Besides the Feedforward Networks (FFN), there are also other methods such as Recurrent Neural Networks (RNN), Gated Recurrent Unit (GRU) or Long Short-Term Memory (LSTM). It is reasonable to investigate whether the choice of network type makes a difference for our case. This is exactly what we investigate in another econometrics project [@oeko3project]. In this work, we have come to the conclusion that choosing a recurrent model does not add much value. Especially due to the fact that lagged log returns are used as features and thus our FFN also has recurrent properties. The idea could be expanded by testing other traditional methods of traditional time series analysis in addition to GARCH. Specifically, we think of different ARMA or ARMA-APARCH models that could be combined with feedforward networks.

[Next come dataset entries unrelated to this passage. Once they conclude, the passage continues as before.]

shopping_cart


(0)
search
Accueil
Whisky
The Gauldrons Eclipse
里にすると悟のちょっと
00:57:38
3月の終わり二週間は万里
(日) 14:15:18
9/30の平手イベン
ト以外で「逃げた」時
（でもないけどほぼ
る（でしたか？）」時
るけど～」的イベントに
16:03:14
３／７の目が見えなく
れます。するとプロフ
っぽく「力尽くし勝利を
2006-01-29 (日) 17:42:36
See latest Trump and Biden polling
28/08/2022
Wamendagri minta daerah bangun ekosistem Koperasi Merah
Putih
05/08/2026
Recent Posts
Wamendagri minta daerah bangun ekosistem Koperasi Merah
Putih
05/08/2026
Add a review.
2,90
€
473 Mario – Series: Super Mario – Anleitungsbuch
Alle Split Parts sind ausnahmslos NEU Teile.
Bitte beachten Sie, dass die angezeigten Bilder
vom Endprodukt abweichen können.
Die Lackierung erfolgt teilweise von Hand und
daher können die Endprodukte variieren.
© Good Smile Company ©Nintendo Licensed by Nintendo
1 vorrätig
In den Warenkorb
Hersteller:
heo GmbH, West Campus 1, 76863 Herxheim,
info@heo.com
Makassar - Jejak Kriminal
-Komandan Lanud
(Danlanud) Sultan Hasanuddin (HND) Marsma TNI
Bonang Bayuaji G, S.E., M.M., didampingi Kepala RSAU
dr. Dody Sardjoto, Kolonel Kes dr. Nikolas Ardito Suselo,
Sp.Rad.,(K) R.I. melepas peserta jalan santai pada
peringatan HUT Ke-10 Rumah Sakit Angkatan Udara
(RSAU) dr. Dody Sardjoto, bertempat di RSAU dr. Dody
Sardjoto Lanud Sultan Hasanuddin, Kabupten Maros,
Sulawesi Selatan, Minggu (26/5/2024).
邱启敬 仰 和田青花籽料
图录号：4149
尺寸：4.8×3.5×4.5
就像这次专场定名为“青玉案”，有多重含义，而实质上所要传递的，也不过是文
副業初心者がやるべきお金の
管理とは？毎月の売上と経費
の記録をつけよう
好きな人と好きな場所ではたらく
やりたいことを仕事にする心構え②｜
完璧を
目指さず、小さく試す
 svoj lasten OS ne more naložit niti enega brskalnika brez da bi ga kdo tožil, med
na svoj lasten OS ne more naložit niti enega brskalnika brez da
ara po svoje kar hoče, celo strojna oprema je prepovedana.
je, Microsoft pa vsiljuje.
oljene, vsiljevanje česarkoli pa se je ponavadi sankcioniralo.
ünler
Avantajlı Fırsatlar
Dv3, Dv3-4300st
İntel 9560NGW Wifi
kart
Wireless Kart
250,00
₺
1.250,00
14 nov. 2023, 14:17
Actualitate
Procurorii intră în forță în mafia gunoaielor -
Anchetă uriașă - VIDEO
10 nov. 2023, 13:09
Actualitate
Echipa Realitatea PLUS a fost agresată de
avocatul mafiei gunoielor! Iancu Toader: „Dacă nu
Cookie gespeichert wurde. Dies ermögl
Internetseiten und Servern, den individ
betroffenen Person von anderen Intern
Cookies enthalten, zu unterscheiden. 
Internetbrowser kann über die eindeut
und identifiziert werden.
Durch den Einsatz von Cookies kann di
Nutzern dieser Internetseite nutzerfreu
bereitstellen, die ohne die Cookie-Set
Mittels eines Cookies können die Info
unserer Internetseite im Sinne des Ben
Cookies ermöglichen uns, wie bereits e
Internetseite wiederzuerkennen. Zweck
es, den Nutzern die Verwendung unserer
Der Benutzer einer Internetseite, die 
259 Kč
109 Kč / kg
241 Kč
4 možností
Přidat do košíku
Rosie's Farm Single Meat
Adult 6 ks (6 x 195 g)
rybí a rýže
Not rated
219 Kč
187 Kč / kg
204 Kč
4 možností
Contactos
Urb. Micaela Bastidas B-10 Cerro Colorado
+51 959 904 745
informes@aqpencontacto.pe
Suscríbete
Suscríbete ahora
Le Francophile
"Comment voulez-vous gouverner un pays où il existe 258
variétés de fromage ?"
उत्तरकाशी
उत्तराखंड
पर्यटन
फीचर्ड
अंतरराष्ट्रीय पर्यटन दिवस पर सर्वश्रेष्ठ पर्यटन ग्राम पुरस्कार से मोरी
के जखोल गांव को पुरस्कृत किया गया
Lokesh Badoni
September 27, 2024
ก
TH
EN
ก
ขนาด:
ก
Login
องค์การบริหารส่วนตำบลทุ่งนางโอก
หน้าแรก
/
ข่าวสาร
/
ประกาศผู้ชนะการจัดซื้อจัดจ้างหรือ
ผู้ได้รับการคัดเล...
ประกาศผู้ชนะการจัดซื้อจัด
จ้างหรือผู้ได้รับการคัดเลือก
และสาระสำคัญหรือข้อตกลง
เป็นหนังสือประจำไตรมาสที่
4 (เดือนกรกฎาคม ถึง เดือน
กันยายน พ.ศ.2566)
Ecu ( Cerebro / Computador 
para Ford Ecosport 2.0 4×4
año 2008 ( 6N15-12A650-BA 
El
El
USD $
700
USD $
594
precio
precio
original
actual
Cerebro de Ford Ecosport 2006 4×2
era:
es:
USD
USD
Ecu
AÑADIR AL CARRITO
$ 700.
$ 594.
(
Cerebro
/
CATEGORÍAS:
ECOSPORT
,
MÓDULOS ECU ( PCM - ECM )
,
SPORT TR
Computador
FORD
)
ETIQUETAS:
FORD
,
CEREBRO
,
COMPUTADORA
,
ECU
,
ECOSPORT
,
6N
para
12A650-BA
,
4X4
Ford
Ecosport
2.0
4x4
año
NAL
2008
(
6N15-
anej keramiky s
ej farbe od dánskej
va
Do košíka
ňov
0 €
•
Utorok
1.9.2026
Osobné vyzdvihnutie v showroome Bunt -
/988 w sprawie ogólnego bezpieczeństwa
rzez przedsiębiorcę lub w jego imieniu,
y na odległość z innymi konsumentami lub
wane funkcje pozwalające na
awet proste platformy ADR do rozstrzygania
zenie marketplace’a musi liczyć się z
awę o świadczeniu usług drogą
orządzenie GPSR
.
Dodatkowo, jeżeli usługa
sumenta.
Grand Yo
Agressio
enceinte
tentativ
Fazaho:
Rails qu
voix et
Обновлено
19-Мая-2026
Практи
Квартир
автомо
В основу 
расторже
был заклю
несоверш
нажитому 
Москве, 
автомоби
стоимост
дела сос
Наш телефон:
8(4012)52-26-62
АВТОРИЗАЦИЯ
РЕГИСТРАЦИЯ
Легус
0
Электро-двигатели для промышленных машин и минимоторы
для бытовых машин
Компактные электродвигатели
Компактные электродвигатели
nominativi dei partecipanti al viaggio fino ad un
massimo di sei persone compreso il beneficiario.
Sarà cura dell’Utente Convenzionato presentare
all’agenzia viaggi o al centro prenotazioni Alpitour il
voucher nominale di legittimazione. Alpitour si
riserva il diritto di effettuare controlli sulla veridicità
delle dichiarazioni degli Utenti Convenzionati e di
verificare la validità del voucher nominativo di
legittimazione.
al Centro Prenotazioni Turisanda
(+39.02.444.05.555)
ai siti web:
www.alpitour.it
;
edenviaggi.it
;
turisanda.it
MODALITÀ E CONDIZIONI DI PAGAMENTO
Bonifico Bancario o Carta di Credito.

In this thesis only the log returns were used as features. It would also be conceivable to extend these features with smoothed Moving Average (MA) log returns. Speaking of additional inputs, it might make sense to include elements and indicators of technical chart analysis as well. For example, the Relative Strength Index (RSI) or Moving Average Convergence Divergence (MACD) could help us understand the trend direction and the momentum of that trend better.

Additionally, it should be mentioned at this point that XAI is a young term and is still under research in the field of finance. While in the scope of this bachelor thesis an added value by LPD was discovered, further findings in the area of XAI could achieve similar or even larger effects.  Another important point is that only the R-package `neuralnet` was used in this work. Optimizing a neural network will probably behave differently if alternative packages like `keras` are used. Whether this difference is negligible, or could not be investigated in a further step.

\newpage

Last but not least, it must be mentioned that this entire paper is based on backtesting. Using and comparing with historical data helps to optimize a strategy and thus to get a feeling for it. However, this method does not say much about the future, as market conditions are constantly changing.  Factors that played a large role in market behavior in the past may have flattened out in future periods. This phenomenon can be observed in the stock markets with changing interest rates, market uncertainties and global news. The behavior of cryptocurrency markets has been researched sporadically, but these researches are based on data that is often less than 10 years old. Cryptocurrencies are banned in a few countries, have not yet been fully recognized as an asset class, and are not regulated by an exchange regulator. In order to make a clear and realistic statement about our trading strategies, it would be necessary to test them for a longer period of time during different market phases.